## Available data
○ ○ ○

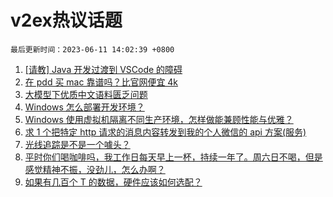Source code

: # v2ex热议话题

`最后更新时间：2023-06-11 14:02:39 +0800`

1. [[请教] Java 开发过渡到 VSCode 的障碍](https://www.v2ex.com/t/947532)
1. [在 pdd 买 mac 靠谱吗？比官网便宜 4k](https://www.v2ex.com/t/947541)
1. [大模型下优质中文语料匮乏问题](https://www.v2ex.com/t/947622)
1. [Windows 怎么部署开发环境？](https://www.v2ex.com/t/947562)
1. [Windows 使用虚拟机隔离不同生产环境，怎样做能兼顾性能与优雅？](https://www.v2ex.com/t/947613)
1. [求 1 个把特定 http 请求的消息内容转发到我的个人微信的 api 方案(服务)](https://www.v2ex.com/t/947568)
1. [光线追踪是不是一个噱头？](https://www.v2ex.com/t/947660)
1. [平时你们喝咖啡吗，我工作日每天早上一杯，持续一年了。周六日不喝，但是感觉精神不振，没劲儿，怎么办啊？](https://www.v2ex.com/t/947713)
1. [如果有几百个 T 的数据，硬件应该如何选配？](https://www.v2ex.com/t/947553)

○ ○ ○

## Task
Only an exact copy of the lines from the top of the entries through the line with "1. [求 1 个把特定", both included, should be given, with all pictures omitted.

## Response area
Source code

: # v2ex热议话题

`最后更新时间：2023-06-11 14:02:39 +0800`

1. [[请教] Java 开发过渡到 VSCode 的障碍](https://www.v2ex.com/t/947532)
1. [在 pdd 买 mac 靠谱吗？比官网便宜 4k](https://www.v2ex.com/t/947541)
1. [大模型下优质中文语料匮乏问题](https://www.v2ex.com/t/947622)
1. [Windows 怎么部署开发环境？](https://www.v2ex.com/t/947562)
1. [Windows 使用虚拟机隔离不同生产环境，怎样做能兼顾性能与优雅？](https://www.v2ex.com/t/947613)
1. [求 1 个把特定 http 请求的消息内容转发到我的个人微信的 api 方案(服务)](https://www.v2ex.com/t/947568)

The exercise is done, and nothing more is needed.